Windows 7 UAC changes just 'lipstick,' argues vendor

Computerworld - Microsoft Corp.'s plans to change a controversial security feature in Windows 7 are only cosmetic, nothing more than "lipstick on UAC," a developer of enterprise rights management tools said today.

BeyondTrust Corp., which touts its Privilege Manager software as a way for enterprises to sidestep intrusive messages from Vista's User Account Control (UAC) while still locking down PCs, took exception with Microsoft's plans to revamp the feature in its upcoming operating system.

In an e-mail yesterday, BeyondTrust CEO John Moyer called the UAC modifications "lipstick" and said "they still do not solve the major issue for enterprises."

Instead, he argued that Microsoft hasn't taken UAC's problems head on. "Windows 7 promises cosmetic changes to reduce UAC prompts, but it does nothing to fix the underlying security and usability problems for businesses," he said. "Just like Vista's UAC, Windows 7 keeps end users in charge of the security decision of what applications to run with administrative privileges.

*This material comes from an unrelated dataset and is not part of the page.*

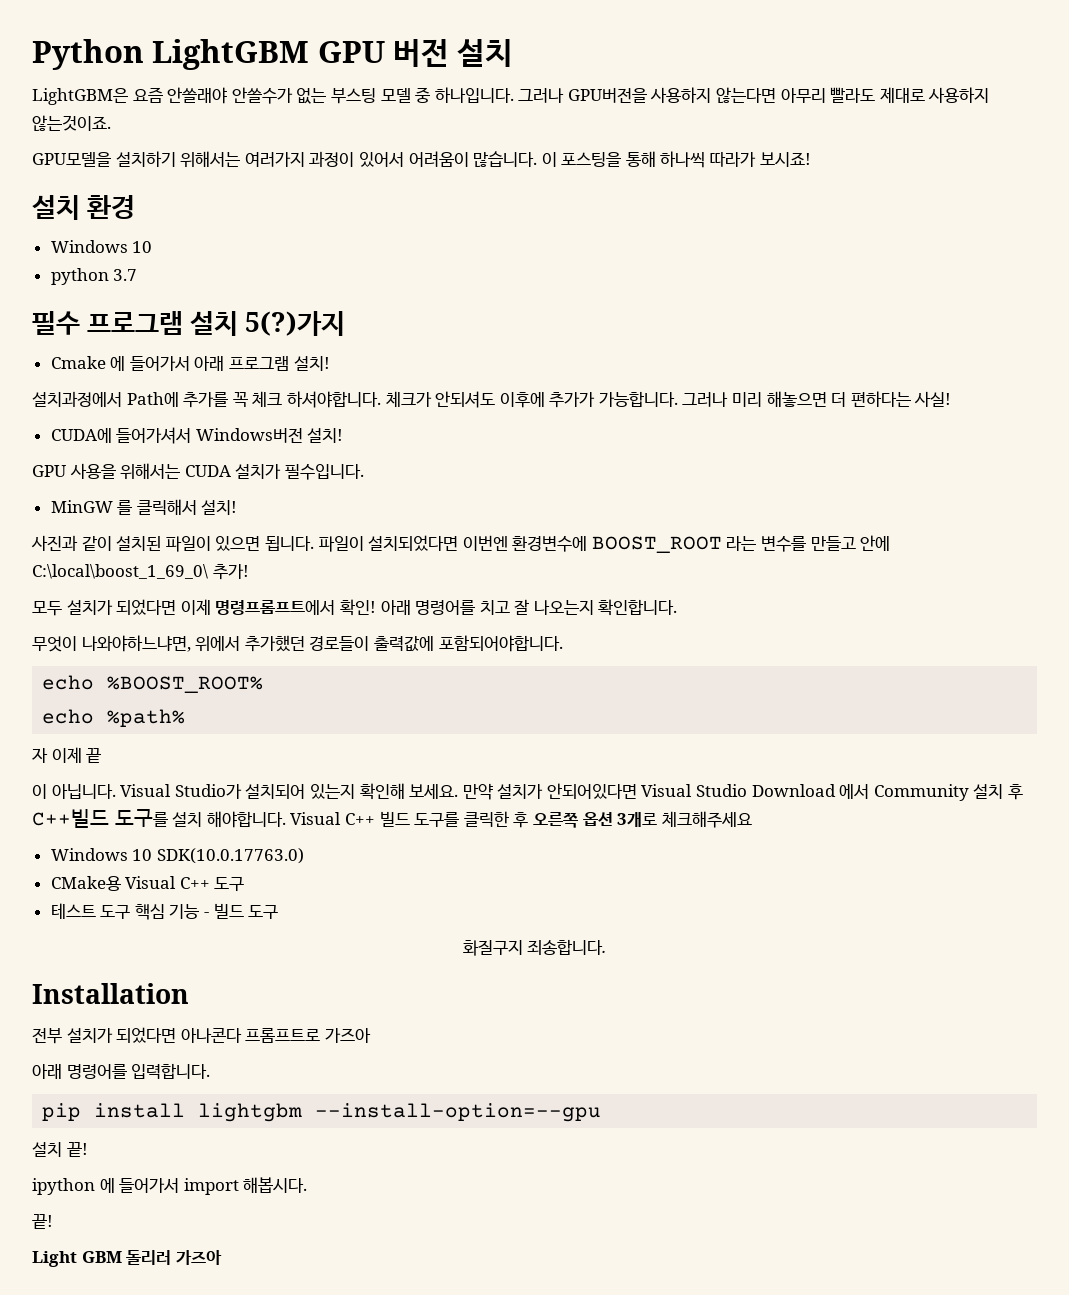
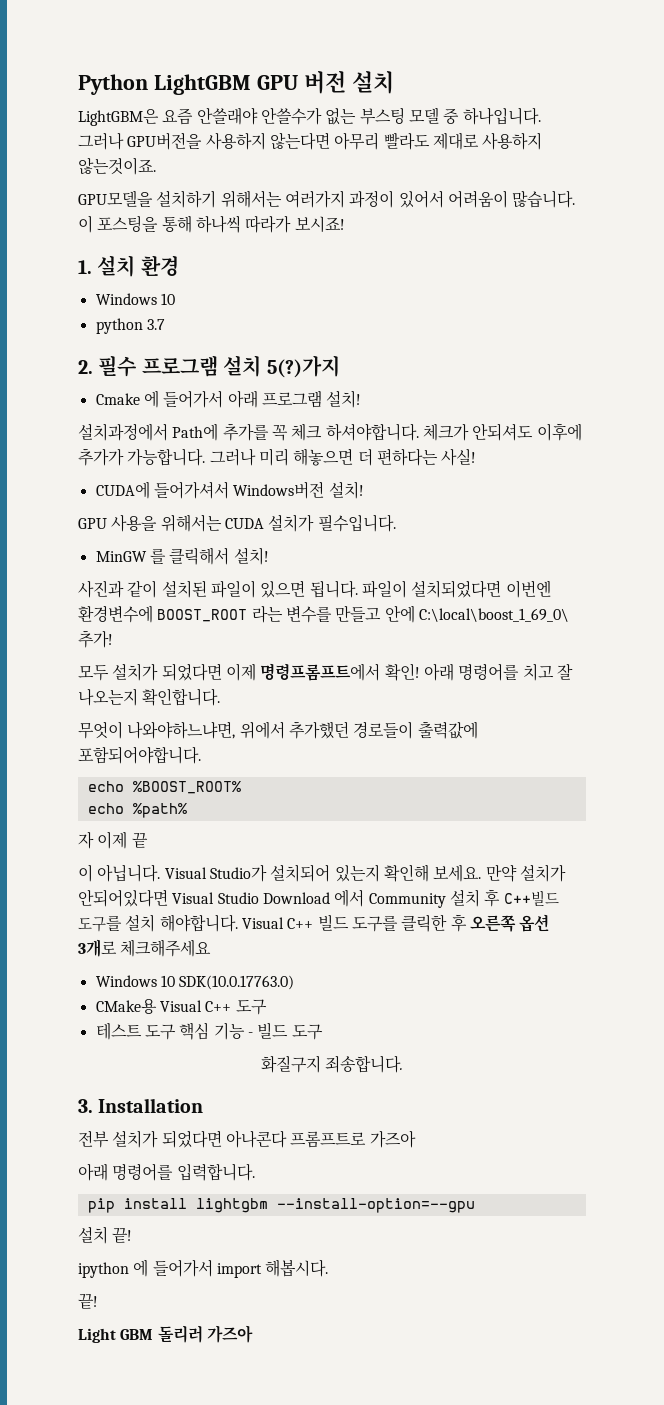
(811, 159) none -> [78,260,92,274] 1.
(138, 275) none -> [78,360,93,374] 2.
(607, 947) none -> [78,1099,93,1113] 3.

That's like hanging out a 'Welcome' sign for malicious users, hackers and malware."

In an interview Wednesday, Scott McCarley, BeyondTrust's director of marketing, expanded on that theme. "The changes [to UAC] didn't fix a lot of the issues that we see with UAC in Vista," he said. "They don't address the usability and security issues."

Yesterday at the Professional Developers Conference (PDC), Steven Sinofsky, the head of Windows' development at Microsoft, outlined UAC tweaks slated for Windows 7.

After he acknowledged that Microsoft "went a little too far" in displaying pop-up prompts, he said the company would answer critics by letting users and administrators set the warning frequency. "We've actually added a slider that allows you to decide how much of the UAC you want to see on your machine," Sinofsky said during his Windows 7 presentation at PDC on Tuesday.

That's just window dressing, countered BeyondTrust. "The slider control is a cool feature," said McCarley, "but it's designed for administrators [and] is a benefit only to administrators. They've done nothing to improve the standard user experience; they've only improved the messaging of UAC."

BeyondTrust markets its Privilege Manager software to enterprises that want to give users limited control over their machines without the hassle of wading through the UAC warnings. "UAC is tough to implement because users need to do things that prompt, like system changes and software installations," said Peter Beauregard, a product manager at the Portsmouth, N.H.-based firm. "A lot of our customers come to [Privilege Manager] to use with laptop users who they need to manage, but who also need to do things on their own from time to time, like install a program."